In preparing to release musl 1.2.0, I worked with distro maintainers from Adélie Linux and Yoe to find serious application compatibility problems users would hit when upgrading, so that we could have patches ready and reduce user frustration with the upgrade. Here are some of the findings.
By far the most dangerous type of app compatibility issue we found was
in Berkeley DB 5.x, which defines its own wrong version of the
timespec
struct to pass to clock_gettime
:
typedef struct {
time_t tv_sec; /* seconds */
#ifdef HAVE_MIXED_SIZE_ADDRESSING
int32_t tv_nsec;
#else
long tv_nsec; /* nanoseconds */
#endif
} db_timespec;
The type of tv_sec
in their redefinition was right (time_t
), using
the libc type for time_t
. However, the layout of the rest of the
struct failed to match. The libc timespec
struct is (prettified and
removing conditionals):
struct timespec {
time_t tv_sec;
long tv_nsec;
long :32;
};
with the padding and tv_nsec
swapped for big-endian archs, so as to
line up with the low bits of a 64-bit field. However the padding
matters even on little-endian archs, since otherwise the structure may
be only 12 bytes long instead of 16 bytes (on archs that don't impose
8-byte alignment). This includes i386, sh, or1k, m68k, and others. So,
when Berkeley DB declared its own version without the padding, it
passed a 12-byte object to a function expecting a 16-byte one,
resulting in stack smashing. Thankfully, stack-protector caught it;
otherwise it might have yielded branch to a location specified by
current time in nanoseconds mod 1 second.

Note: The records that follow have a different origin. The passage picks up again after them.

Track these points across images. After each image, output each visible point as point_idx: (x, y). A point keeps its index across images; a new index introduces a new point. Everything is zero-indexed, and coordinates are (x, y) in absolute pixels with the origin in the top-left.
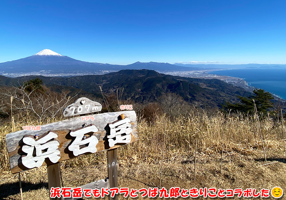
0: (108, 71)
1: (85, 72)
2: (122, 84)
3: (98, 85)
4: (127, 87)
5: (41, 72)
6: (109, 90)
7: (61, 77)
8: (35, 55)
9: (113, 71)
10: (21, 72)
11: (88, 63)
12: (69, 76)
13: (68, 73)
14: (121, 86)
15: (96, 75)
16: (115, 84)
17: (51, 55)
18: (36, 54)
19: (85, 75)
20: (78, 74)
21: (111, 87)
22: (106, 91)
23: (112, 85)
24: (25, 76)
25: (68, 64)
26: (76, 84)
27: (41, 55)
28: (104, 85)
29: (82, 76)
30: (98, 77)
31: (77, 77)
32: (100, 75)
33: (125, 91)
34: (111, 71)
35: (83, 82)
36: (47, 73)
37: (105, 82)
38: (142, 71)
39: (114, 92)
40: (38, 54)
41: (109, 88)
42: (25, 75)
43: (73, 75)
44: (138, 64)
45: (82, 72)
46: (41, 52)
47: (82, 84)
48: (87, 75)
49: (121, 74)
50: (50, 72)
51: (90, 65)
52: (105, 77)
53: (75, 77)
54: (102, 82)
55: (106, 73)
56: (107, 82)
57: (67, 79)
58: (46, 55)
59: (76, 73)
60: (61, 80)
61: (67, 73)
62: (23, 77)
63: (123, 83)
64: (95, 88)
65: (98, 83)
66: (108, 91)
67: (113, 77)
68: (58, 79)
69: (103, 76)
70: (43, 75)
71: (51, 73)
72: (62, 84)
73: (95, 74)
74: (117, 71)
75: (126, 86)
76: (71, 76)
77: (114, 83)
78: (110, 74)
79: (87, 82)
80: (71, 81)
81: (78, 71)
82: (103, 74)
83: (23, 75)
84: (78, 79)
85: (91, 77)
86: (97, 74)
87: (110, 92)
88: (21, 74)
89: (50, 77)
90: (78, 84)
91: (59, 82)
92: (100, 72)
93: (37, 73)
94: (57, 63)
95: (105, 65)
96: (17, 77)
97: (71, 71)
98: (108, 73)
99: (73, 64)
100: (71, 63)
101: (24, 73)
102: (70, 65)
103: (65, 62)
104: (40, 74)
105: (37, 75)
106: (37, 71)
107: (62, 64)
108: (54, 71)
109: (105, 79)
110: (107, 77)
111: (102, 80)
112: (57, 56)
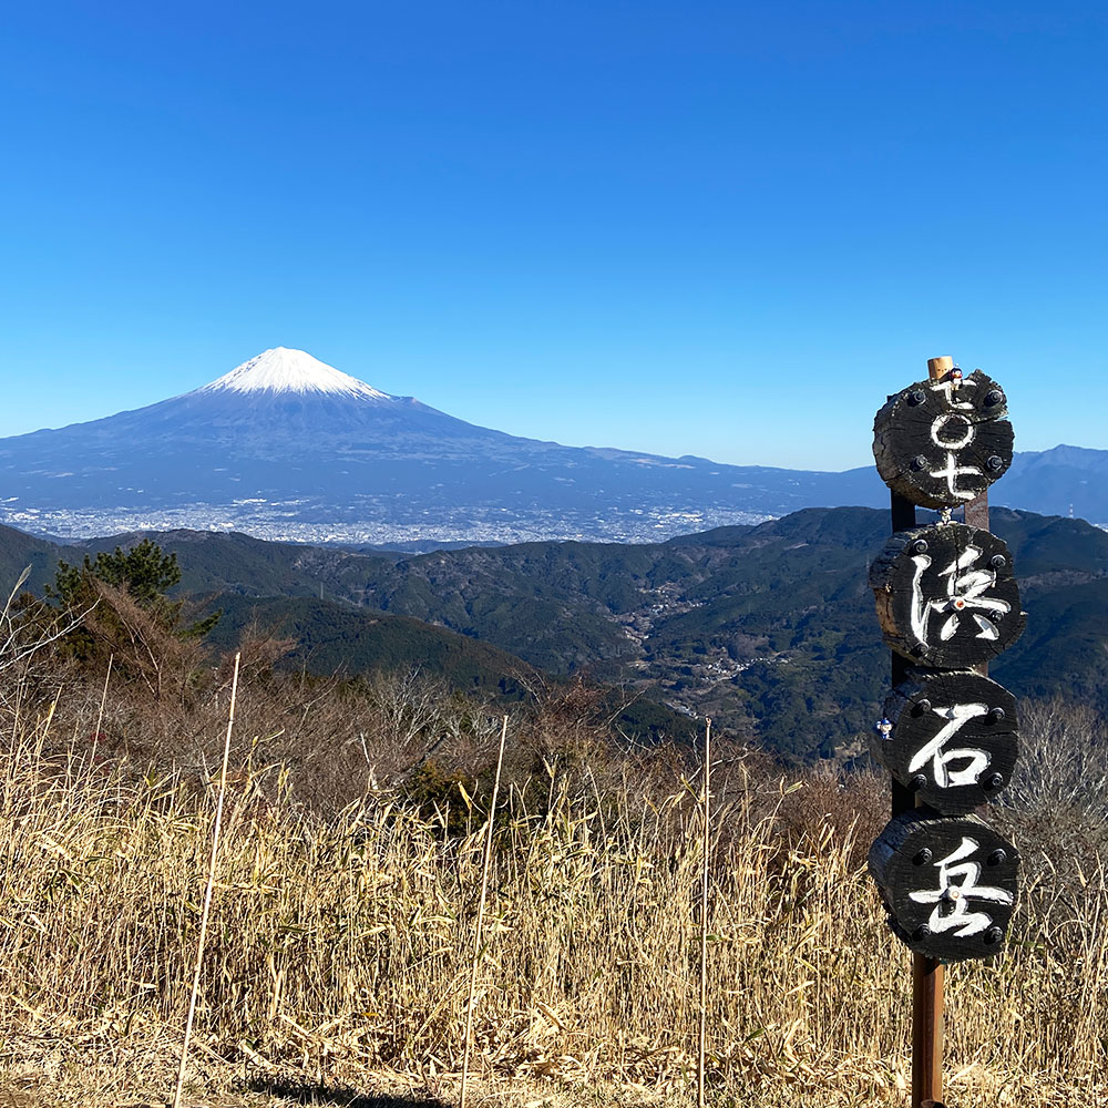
0: (695, 518)
1: (531, 517)
2: (804, 622)
3: (616, 619)
4: (842, 650)
5: (242, 511)
6: (696, 668)
7: (364, 548)
8: (210, 390)
9: (739, 518)
10: (114, 508)
11: (553, 450)
12: (423, 544)
13: (414, 522)
14: (794, 642)
15: (607, 541)
16: (748, 623)
17: (308, 392)
18: (217, 384)
19: (526, 537)
20: (483, 534)
21: (714, 642)
22: (676, 669)
23: (724, 627)
24: (141, 532)
25: (419, 456)
26: (460, 603)
27: (246, 389)
28: (659, 624)
29: (506, 551)
30: (617, 556)
31: (470, 551)
32: (634, 541)
33: (825, 679)
34: (720, 518)
35: (509, 593)
36: (279, 519)
37: (666, 599)
39: (734, 680)
40: (227, 378)
41: (696, 650)
42: (144, 527)
43: (445, 535)
45: (504, 518)
46: (245, 365)
47: (502, 609)
48: (544, 539)
49: (793, 539)
50: (298, 507)
51: (570, 465)
52: (668, 560)
53: (459, 555)
54: (647, 604)
55: (680, 533)
56: (682, 599)
57: (403, 566)
58: (280, 386)
59: (469, 526)
60: (366, 574)
61: (404, 522)
63: (809, 616)
64: (593, 644)
65: (615, 609)
66: (687, 671)
67: (733, 562)
68: (349, 561)
69: (656, 555)
70: (249, 531)
71: (306, 517)
72: (366, 601)
73: (596, 532)
74: (765, 513)
75: (830, 640)
76: (435, 543)
77: (735, 614)
78: (712, 538)
79: (538, 591)
80: (433, 581)
81: (483, 511)
82: (661, 539)
83: (127, 529)
84: (475, 568)
85: (571, 557)
86: (613, 532)
87: (700, 685)
88: (118, 515)
89: (292, 550)
90: (478, 605)
91: (352, 587)
92: (640, 518)
93: (216, 514)
94: (344, 450)
95: (679, 466)
96: (90, 540)
97: (434, 508)
98: (692, 532)
99: (452, 457)
100: (435, 449)
101: (136, 509)
102: (427, 462)
103: (400, 438)
104: (230, 525)
105: (212, 527)
106: (218, 500)
107: (376, 453)
108: (321, 506)
109: (668, 578)
110: (682, 559)
111: (645, 588)
112: (351, 396)
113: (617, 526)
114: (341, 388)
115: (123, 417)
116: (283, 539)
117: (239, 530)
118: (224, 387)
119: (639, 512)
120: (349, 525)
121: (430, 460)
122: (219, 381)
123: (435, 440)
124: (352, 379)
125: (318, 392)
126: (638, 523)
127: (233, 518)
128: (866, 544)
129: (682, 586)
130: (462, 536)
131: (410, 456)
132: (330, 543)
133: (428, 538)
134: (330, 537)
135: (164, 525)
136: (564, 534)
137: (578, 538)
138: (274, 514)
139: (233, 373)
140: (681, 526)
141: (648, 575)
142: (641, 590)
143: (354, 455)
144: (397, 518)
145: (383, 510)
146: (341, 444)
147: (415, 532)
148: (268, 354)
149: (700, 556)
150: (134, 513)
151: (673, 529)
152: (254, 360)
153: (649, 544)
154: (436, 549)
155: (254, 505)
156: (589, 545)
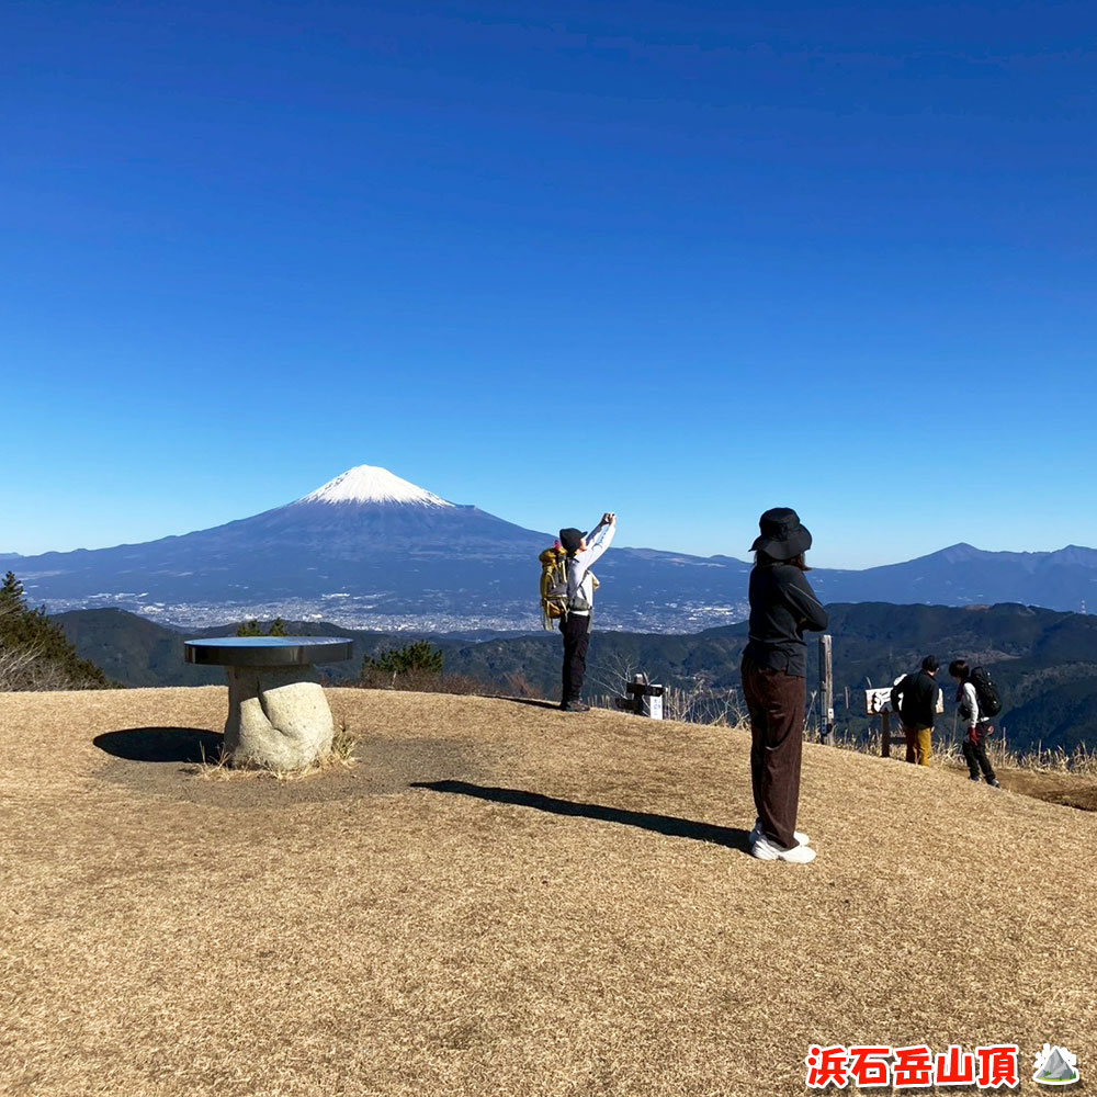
0: (725, 611)
5: (329, 604)
8: (305, 501)
10: (224, 602)
12: (483, 633)
13: (474, 614)
15: (645, 632)
17: (386, 502)
18: (311, 496)
25: (479, 556)
27: (334, 500)
30: (655, 645)
31: (524, 639)
32: (670, 631)
36: (359, 611)
38: (996, 622)
40: (319, 492)
42: (249, 618)
43: (501, 625)
44: (960, 560)
46: (335, 481)
50: (376, 601)
51: (611, 563)
53: (514, 643)
55: (712, 625)
57: (466, 653)
58: (362, 496)
59: (522, 617)
61: (466, 614)
69: (691, 645)
70: (335, 621)
71: (383, 609)
73: (635, 623)
76: (493, 632)
80: (492, 666)
82: (695, 630)
83: (234, 619)
84: (528, 655)
85: (614, 645)
86: (651, 623)
88: (228, 608)
92: (675, 611)
93: (308, 606)
94: (416, 551)
95: (710, 565)
96: (206, 629)
97: (491, 601)
98: (722, 624)
99: (508, 557)
100: (493, 550)
101: (241, 602)
102: (486, 562)
103: (462, 541)
104: (320, 616)
105: (304, 618)
106: (309, 594)
107: (442, 553)
108: (395, 599)
109: (703, 666)
110: (713, 648)
111: (682, 674)
112: (421, 506)
113: (655, 617)
114: (414, 498)
115: (234, 525)
116: (363, 628)
117: (326, 620)
118: (317, 499)
119: (674, 606)
120: (419, 615)
121: (489, 560)
122: (313, 494)
123: (492, 542)
124: (423, 490)
125: (395, 502)
126: (674, 616)
127: (322, 610)
128: (889, 637)
129: (716, 674)
130: (516, 626)
131: (472, 556)
132: (403, 631)
133: (486, 627)
134: (403, 626)
135: (265, 616)
136: (606, 625)
137: (619, 628)
138: (356, 606)
139: (324, 486)
140: (714, 619)
141: (684, 663)
142: (678, 676)
143: (424, 556)
144: (458, 611)
145: (448, 602)
146: (413, 546)
147: (476, 623)
148: (354, 471)
149: (731, 647)
150: (241, 606)
151: (705, 621)
152: (341, 476)
153: (684, 635)
154: (494, 637)
155: (339, 599)
156: (629, 635)
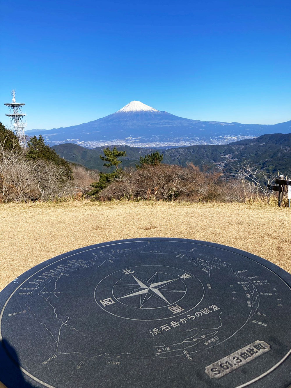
0: (235, 138)
1: (194, 139)
2: (264, 164)
3: (215, 164)
5: (127, 140)
6: (236, 175)
7: (154, 148)
8: (119, 112)
9: (247, 137)
10: (100, 140)
11: (199, 122)
12: (168, 147)
13: (166, 142)
14: (261, 168)
15: (213, 144)
17: (141, 111)
18: (120, 110)
19: (193, 144)
20: (182, 144)
21: (240, 169)
22: (231, 175)
24: (106, 146)
25: (167, 125)
26: (177, 161)
27: (127, 111)
28: (226, 165)
29: (188, 148)
30: (216, 148)
31: (179, 148)
32: (220, 144)
34: (241, 138)
35: (189, 158)
36: (135, 142)
37: (228, 158)
40: (122, 109)
41: (236, 171)
42: (106, 145)
43: (173, 144)
45: (187, 140)
46: (126, 106)
48: (197, 144)
49: (261, 142)
50: (139, 139)
51: (203, 126)
52: (228, 149)
53: (177, 149)
54: (223, 160)
55: (232, 142)
56: (232, 158)
57: (164, 152)
58: (134, 110)
59: (179, 142)
61: (163, 142)
62: (103, 147)
63: (266, 162)
65: (215, 161)
66: (234, 176)
67: (246, 149)
68: (151, 151)
69: (226, 147)
70: (129, 145)
71: (141, 141)
73: (210, 142)
74: (253, 136)
75: (271, 168)
76: (171, 147)
78: (240, 143)
79: (196, 157)
80: (171, 155)
81: (182, 138)
82: (227, 143)
84: (181, 152)
85: (204, 149)
86: (214, 142)
87: (237, 179)
88: (100, 142)
89: (138, 149)
90: (181, 161)
92: (221, 139)
93: (121, 141)
94: (149, 125)
95: (231, 125)
96: (95, 148)
97: (170, 138)
98: (234, 141)
99: (175, 125)
100: (170, 123)
101: (104, 140)
102: (168, 127)
103: (162, 121)
104: (124, 144)
105: (121, 144)
106: (121, 138)
107: (156, 125)
108: (144, 138)
109: (229, 153)
110: (232, 148)
111: (223, 156)
112: (150, 112)
113: (215, 141)
114: (148, 110)
115: (100, 120)
116: (136, 147)
117: (126, 145)
118: (122, 111)
119: (221, 137)
120: (151, 143)
121: (169, 126)
123: (170, 121)
124: (151, 107)
125: (143, 111)
126: (221, 140)
127: (125, 142)
128: (281, 143)
129: (232, 155)
130: (177, 144)
131: (165, 126)
132: (147, 147)
133: (169, 145)
134: (147, 146)
135: (110, 144)
136: (202, 143)
137: (206, 144)
138: (134, 141)
139: (124, 107)
140: (232, 140)
141: (223, 153)
142: (222, 156)
143: (152, 126)
144: (161, 141)
145: (158, 139)
146: (149, 123)
147: (166, 144)
148: (132, 102)
149: (237, 147)
150: (104, 141)
151: (230, 141)
152: (128, 104)
153: (224, 145)
154: (171, 148)
155: (129, 139)
156: (208, 146)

Note that even without the size/layout mismatch, defining a custom
type to pass to clock_gettime
was undefined behavior and should
never have been done.
(Reportedly there are later versions of Berkeley DB, which may or may not have already fixed the bug, but after taking over maintenance of it Oracle went and relicensed the code to be license-incompatible with basically every piece of software ever to use it, so in practice everyone uses 5.x.)
A similarly dangerous variant of this kind of issue is bypassing libc
declarations to declare time-related functions manually. This is
forbidden by C/POSIX except for functions that can be declared without
the use of any types defined by the standard library, and in most
cases should produce compile-time errors if the declarations mismatch,
since making the types visible usually also makes the libc
declarations visible. However, some Qt 2.x code copy-and-pasted into
Doxygen
managed to do this without an error by using the preprocessor to
suppress the declaration of gettimeofday
, then subsequently
declaring the function itself:
#define gettimeofday __hide_gettimeofday
#include "qdatetime.h"
#include "qdatastream.h"
#include <stdio.h>
#include <time.h>
#if defined(_OS_WIN32_)
#if defined(_CC_BOOL_DEF_)
#undef bool
#include <windows.h>
#define bool int
#else
#include <windows.h>
#endif
#elif defined(_OS_MSDOS_)
#include <dos.h>
#elif defined(_OS_OS2_)
#include <os2.h>
#elif defined(_OS_UNIX_) || defined(_OS_MAC_)
#include <sys/time.h>
#include <unistd.h>
#undef gettimeofday
extern "C" int gettimeofday( struct timeval *, struct timezone * );
#endif
Purportedly the reason for this hack was to deal with ambiguity over
whether the secont argument is struct timespec *
or void *
, since
C++ can't deal with implicit conversions from void *
. However that's
irrelevant since a null pointer implicitly converts to either and they
pass a null pointer (because a null pointer is the only valid
argument value).
Fortunately, this error manifests in the opposite direction: causing
the old time32 function to get called, resulting in a smaller write to
the correct-sized timeval
type rather than an oversized write to an
incorrect timeval
type. But it still produced a crash, since the Qt
code passed the resulting junk time_t
value to localtime
, then
dereferenced the reult without checking for error (and localtime
returned null because the bogus time_t
value overflowed tm_year
when converting to struct tm
).
Other issues we found were a lot less spectacular, but may merit a second (or third) post later.